Published: May 5, 2008

Because of the old Marine whose feisty spirit imbues the Globe and Laurel, the local landmark will live on.

“I’d rather go [to a new location], lose my shirt and go bankrupt - fighting like hell - than be defeated, giving up and retiring,” said 82-year-old Marine Maj. Richard Spooner. “To hell with retire-ment.”

Spooner remains every bit the Marine he was during World War II, Korea and Vietnam, from the attention to detail in his appearance to his “never surrender” spirit.

So, when he learned that the Globe and Laurel would be forced out of its Triangle home of 32 years because of a road widening project, Spooner took that as a declaration of war.

“I’m a Marine and Marines are lousy losers,” Spooner said. “I was not going to give up.

“We couldn’t just let the place evaporate and go away after 39 1/2 years of trying to make friends, trying to maintain traditions, perpetuating [the Marine Corps’] history and teaching it to a lot of young people who come in here.”

Spooner also said he didn’t want to close down because of the promise he made to his family after a fire at his first restaurant in the town of Quantico forced them out and to Triangle.

“I told them that whatever happens, this is our land. No one can ever take it from us,” Spooner said. “If we have another fire, damn it, I will rebuild. It was the American dream to own your own land and my government took it away from me so they could beautify the damn highway.

“I had no alternative. I couldn’t retire,” he said. “There was a challenge there when they took our land and I said they would never do it. I couldn’t turn my back on the place.”

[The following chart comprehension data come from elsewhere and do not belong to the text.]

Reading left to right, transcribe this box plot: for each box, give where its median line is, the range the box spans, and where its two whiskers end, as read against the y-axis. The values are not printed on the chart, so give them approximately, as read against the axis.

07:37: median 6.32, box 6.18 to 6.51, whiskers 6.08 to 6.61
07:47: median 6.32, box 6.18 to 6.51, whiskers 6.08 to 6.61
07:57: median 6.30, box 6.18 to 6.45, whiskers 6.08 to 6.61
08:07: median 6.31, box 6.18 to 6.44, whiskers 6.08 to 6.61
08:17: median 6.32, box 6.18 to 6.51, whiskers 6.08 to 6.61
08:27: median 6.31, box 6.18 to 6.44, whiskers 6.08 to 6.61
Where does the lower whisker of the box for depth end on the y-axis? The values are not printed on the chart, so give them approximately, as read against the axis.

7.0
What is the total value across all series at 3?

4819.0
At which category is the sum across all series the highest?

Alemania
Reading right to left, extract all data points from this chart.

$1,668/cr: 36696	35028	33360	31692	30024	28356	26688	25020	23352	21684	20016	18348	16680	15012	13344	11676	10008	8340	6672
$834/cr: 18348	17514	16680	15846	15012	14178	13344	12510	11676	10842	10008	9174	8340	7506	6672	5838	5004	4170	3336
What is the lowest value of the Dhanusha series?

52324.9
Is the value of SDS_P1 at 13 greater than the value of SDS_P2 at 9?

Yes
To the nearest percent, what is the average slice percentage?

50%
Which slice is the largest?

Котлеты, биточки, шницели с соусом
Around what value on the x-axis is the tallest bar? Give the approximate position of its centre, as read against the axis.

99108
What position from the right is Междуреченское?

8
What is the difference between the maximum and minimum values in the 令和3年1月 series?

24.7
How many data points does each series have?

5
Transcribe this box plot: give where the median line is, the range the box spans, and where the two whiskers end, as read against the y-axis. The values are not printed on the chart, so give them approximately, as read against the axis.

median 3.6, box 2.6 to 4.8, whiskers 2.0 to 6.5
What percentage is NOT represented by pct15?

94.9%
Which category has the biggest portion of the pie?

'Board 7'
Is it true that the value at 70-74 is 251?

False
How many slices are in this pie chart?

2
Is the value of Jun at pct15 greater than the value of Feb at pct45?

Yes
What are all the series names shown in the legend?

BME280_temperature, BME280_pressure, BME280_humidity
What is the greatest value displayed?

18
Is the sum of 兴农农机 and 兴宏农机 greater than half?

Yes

Yet the battle to fulfill that promise proved to be a mighty one.

Being close to his core patrons, Marines and law enforcement officers attending the FBI National Academy, meant a new location needed to be near the Quantico Marine Corps base. Spooner tried for about two years to find another location in the area with no luck.

Walking away and retiring—defeat—looked like the only remaining option, until about two months ago when Stafford County economic development officials started courting Spooner.

They eventually showed him an available building—the old Keep restaurant and later Filly’s restaurant- in northern Stafford, only about two miles from Triangle and just outside the Quantico back gate.

The Globe and Laurel had found a new home.

“I’ve realized something that really has gotten to me—I found out that I’m the luckiest guy in the world, because how many 82-year-old men that you know of anywhere who have gotten a second shot at life?” Spooner said.

“I’ve got a new opportunity. I can leave here; I can start a new place; and I can pursue the same dream that we had before,” he said. “We can build it back up for the cops, the agents and the Marines so they can have their place.”